* [WORK TO BE COMPLETED]
Could you convert the text lines of every item below into one numbered list, leaving out any blank lines?

* [THE DATA]
+++
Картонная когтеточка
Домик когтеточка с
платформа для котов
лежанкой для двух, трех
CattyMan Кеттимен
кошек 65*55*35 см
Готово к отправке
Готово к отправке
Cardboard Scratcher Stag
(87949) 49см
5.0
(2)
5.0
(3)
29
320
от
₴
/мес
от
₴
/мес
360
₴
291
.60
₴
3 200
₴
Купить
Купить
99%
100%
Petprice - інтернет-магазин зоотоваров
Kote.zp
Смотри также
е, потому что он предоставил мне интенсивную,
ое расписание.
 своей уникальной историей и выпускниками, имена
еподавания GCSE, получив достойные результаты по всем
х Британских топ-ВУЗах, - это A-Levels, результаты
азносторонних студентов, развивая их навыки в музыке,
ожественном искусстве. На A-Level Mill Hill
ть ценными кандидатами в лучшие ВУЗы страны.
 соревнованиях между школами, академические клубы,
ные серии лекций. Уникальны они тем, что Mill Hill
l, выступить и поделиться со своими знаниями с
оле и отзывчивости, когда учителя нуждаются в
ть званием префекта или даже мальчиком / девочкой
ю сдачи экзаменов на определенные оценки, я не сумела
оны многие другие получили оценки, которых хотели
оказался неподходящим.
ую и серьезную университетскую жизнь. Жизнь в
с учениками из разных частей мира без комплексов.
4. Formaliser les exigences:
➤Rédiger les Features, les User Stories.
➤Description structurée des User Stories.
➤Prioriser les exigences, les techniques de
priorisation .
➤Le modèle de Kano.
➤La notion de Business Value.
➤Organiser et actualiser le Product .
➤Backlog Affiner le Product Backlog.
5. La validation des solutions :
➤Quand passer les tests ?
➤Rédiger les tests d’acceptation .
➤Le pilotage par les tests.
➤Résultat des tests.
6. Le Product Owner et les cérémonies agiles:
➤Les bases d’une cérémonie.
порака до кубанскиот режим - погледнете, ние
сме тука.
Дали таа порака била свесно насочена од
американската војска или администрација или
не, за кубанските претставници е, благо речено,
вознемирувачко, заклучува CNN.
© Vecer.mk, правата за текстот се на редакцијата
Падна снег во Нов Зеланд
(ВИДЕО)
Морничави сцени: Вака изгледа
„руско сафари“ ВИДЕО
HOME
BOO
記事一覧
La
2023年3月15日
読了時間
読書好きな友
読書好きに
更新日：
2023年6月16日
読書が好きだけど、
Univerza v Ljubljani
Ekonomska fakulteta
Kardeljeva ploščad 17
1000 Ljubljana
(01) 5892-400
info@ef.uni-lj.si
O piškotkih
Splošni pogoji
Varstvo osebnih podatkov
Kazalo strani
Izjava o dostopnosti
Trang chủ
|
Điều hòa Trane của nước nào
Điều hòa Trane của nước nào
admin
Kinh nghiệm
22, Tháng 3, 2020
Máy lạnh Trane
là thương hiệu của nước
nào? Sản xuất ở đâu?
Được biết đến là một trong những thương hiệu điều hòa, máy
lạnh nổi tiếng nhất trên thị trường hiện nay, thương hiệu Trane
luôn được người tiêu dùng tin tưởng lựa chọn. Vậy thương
+++
* [RESPONSE AREA]
1. Картонная когтеточка
2. Домик когтеточка с
3. платформа для котов
4. лежанкой для двух, трех
5. CattyMan Кеттимен
6. кошек 65*55*35 см
7. Готово к отправке
8. Готово к отправке
9. Cardboard Scratcher Stag
10. (87949) 49см
11. 5.0
12. (2)
13. 5.0
14. (3)
15. 29
16. 320
17. от
18. ₴
19. /мес
20. от
21. ₴
22. /мес
23. 360
24. ₴
25. 291
26. .60
27. ₴
28. 3 200
29. ₴
30. Купить
31. Купить
32. 99%
33. 100%
34. Petprice - інтернет-магазин зоотоваров
35. Kote.zp
36. Смотри также
37. е, потому что он предоставил мне интенсивную,
38. ое расписание.
39.  своей уникальной историей и выпускниками, имена
40. еподавания GCSE, получив достойные результаты по всем
41. х Британских топ-ВУЗах, - это A-Levels, результаты
42. азносторонних студентов, развивая их навыки в музыке,
43. ожественном искусстве. На A-Level Mill Hill
44. ть ценными кандидатами в лучшие ВУЗы страны.
45.  соревнованиях между школами, академические клубы,
46. ные серии лекций. Уникальны они тем, что Mill Hill
47. l, выступить и поделиться со своими знаниями с
48. оле и отзывчивости, когда учителя нуждаются в
49. ть званием префекта или даже мальчиком / девочкой
50. ю сдачи экзаменов на определенные оценки, я не сумела
51. оны многие другие получили оценки, которых хотели
52. оказался неподходящим.
53. ую и серьезную университетскую жизнь. Жизнь в
54. с учениками из разных частей мира без комплексов.
55. 4. Formaliser les exigences:
56. ➤Rédiger les Features, les User Stories.
57. ➤Description structurée des User Stories.
58. ➤Prioriser les exigences, les techniques de
59. priorisation .
60. ➤Le modèle de Kano.
61. ➤La notion de Business Value.
62. ➤Organiser et actualiser le Product .
63. ➤Backlog Affiner le Product Backlog.
64. 5. La validation des solutions :
65. ➤Quand passer les tests ?
66. ➤Rédiger les tests d’acceptation .
67. ➤Le pilotage par les tests.
68. ➤Résultat des tests.
69. 6. Le Product Owner et les cérémonies agiles:
70. ➤Les bases d’une cérémonie.
71. порака до кубанскиот режим - погледнете, ние
72. сме тука.
73. Дали таа порака била свесно насочена од
74. американската војска или администрација или
75. не, за кубанските претставници е, благо речено,
76. вознемирувачко, заклучува CNN.
77. © Vecer.mk, правата за текстот се на редакцијата
78. Падна снег во Нов Зеланд
79. (ВИДЕО)
80. Морничави сцени: Вака изгледа
81. „руско сафари“ ВИДЕО
82. HOME
83. BOO
84. 記事一覧
85. La
86. 2023年3月15日
87. 読了時間
88. 読書好きな友
89. 読書好きに
90. 更新日：
91. 2023年6月16日
92. 読書が好きだけど、
93. Univerza v Ljubljani
94. Ekonomska fakulteta
95. Kardeljeva ploščad 17
96. 1000 Ljubljana
97. (01) 5892-400
98. info@ef.uni-lj.si
99. O piškotkih
100. Splošni pogoji
101. Varstvo osebnih podatkov
102. Kazalo strani
103. Izjava o dostopnosti
104. Trang chủ
105. |
106. Điều hòa Trane của nước nào
107. Điều hòa Trane của nước nào
108. admin
109. Kinh nghiệm
110. 22, Tháng 3, 2020
111. Máy lạnh Trane
112. là thương hiệu của nước
113. nào? Sản xuất ở đâu?
114. Được biết đến là một trong những thương hiệu điều hòa, máy
115. lạnh nổi tiếng nhất trên thị trường hiện nay, thương hiệu Trane
116. luôn được người tiêu dùng tin tưởng lựa chọn. Vậy thương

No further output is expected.